Text block
[Begin]
OSDev.org

Posted: **Tue Mar 18, 2008 4:39 pm**

it has already been discussed in this topic.

you will need to use a locking mechanism to stop the CPU's violating each other memory however if you use a shared scheduler

Posted: **Wed Mar 19, 2008 12:14 am**

bewing wrote:
What's the point of multi-threading if the threads are running on a single CPU only?
Each thread can block independently.

wouldn't it be better if they could run on seperate CPU's so both parts are done simultaneously, rather than on a single CPU where they are sharing cylces?
If that one process was the only one running on a machine (which it NEVER is) then that would be great. If there are 500 tasks sharing cycles on 8 cores, then you gain absolutely nothing by spreading the threads between cores. In fact, you lose a tremendous amount of "affinity".

(And I did oversimplify my load balancing method description. It won't suffer any of the "obvious" errors. But it may have some subtle ones.)

Yes, but even if you have 20 tasks running with 4 cpu's, and someone is trying to play a game that is multi-threaded at high priority (like the quake 3 engine is), it would be much more efficient to have the threads on different CPU's (where that game has seen nice increases on multi cpu/multi-core cpu setups). Running all the threads (most of which are non-blocking) on a single CPU would not net any increase in speed vs. a single core CPU, outside of the fact that a few of the low cycle processes could run on another CPU (which would mostly be idle during gameplay). Also, for something like a very large web server (i know not everyone writes a gaming OS, so lets go to the other side of things), spawning multiple tasks is common, so they can using blocking I/O for the connections. So, we have 1000 threads for 1000 people connected, and all 1000 threads are on a single CPU while the other CPU's do very little, this does not seem ideal to me. Sure, in some cases, there are reasons to want to have a child thread on the same CPU as it's parent, but those are typically best cases, not worst cases like I have provided. I would rather my OS be efficient in the worst case/heavy load, than be the best at idling

.
[End]
Stated task 1
Which game engine does the forum thread give as an example of a multi-threaded game running at high priority?

Saved entries
[Begin]
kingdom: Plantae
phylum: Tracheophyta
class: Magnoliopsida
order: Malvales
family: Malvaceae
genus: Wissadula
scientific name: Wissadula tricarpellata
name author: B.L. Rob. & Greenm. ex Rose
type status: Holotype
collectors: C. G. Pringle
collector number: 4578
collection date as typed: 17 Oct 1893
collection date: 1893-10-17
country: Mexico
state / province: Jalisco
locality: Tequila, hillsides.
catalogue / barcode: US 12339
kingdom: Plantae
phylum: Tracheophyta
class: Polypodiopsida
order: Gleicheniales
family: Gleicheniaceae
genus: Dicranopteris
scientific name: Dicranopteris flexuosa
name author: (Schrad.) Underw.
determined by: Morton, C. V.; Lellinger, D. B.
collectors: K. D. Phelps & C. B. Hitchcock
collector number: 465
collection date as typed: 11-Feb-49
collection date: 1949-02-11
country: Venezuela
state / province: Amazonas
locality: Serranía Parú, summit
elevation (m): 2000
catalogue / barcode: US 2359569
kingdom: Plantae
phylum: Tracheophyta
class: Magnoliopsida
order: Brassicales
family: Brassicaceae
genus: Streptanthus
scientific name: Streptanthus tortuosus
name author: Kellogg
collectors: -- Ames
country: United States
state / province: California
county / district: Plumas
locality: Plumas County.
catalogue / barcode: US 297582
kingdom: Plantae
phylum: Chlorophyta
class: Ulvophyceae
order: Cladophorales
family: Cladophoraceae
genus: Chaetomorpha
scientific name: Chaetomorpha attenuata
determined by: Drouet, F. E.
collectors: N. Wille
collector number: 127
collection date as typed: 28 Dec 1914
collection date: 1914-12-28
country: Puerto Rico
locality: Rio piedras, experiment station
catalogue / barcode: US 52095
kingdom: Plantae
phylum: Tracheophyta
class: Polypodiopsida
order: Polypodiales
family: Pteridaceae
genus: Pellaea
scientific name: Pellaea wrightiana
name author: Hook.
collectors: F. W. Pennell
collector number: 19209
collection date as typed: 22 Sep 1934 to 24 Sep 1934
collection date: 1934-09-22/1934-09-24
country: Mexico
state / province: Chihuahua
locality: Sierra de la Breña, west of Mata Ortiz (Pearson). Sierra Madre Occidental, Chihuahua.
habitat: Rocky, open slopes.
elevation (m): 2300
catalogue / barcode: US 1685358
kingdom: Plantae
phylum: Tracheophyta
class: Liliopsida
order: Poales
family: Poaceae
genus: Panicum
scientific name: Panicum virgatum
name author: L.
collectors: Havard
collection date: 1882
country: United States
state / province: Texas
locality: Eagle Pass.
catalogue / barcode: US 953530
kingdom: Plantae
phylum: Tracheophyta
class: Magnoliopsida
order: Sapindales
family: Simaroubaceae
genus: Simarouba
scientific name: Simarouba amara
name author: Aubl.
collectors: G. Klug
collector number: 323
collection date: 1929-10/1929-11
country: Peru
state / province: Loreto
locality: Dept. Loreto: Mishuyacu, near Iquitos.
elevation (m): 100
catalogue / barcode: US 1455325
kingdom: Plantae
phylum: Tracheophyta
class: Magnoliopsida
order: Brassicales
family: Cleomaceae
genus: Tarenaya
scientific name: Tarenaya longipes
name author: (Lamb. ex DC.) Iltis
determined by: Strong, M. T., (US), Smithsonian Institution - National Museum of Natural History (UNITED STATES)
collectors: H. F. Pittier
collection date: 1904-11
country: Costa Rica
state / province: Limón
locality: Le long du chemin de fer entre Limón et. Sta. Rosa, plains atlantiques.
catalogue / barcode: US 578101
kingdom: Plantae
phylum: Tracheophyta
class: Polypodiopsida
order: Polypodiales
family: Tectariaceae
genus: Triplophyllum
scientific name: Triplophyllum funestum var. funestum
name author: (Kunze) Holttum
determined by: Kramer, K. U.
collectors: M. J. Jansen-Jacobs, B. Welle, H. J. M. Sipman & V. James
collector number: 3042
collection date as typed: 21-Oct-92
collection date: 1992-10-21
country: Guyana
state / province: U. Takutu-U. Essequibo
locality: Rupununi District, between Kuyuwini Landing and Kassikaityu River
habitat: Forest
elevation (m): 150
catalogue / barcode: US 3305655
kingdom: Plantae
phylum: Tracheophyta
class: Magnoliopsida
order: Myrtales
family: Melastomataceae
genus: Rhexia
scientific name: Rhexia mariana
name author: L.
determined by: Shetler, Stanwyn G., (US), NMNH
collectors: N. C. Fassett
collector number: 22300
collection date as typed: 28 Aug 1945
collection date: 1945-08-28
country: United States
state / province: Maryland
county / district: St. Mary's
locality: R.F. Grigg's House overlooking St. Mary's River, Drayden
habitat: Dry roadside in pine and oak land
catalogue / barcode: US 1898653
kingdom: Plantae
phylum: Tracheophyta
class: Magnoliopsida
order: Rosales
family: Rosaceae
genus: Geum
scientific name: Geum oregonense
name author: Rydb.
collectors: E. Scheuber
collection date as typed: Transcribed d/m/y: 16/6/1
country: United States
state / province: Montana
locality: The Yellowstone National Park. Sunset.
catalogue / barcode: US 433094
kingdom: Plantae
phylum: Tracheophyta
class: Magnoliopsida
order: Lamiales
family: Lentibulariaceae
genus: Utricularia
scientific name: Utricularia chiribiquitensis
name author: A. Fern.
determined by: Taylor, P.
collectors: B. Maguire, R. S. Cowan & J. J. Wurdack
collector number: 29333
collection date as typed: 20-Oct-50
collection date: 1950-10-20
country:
[End]
Stated task 2
Please filter the records and copy every line that contains the string "genus".

Expected output 1
The Quake 3 engine.

Expected output 2
genus: Wissadula
genus: Dicranopteris
genus: Streptanthus
genus: Chaetomorpha
genus: Pellaea
genus: Panicum
genus: Simarouba
genus: Tarenaya
genus: Triplophyllum
genus: Rhexia
genus: Geum
genus: Utricularia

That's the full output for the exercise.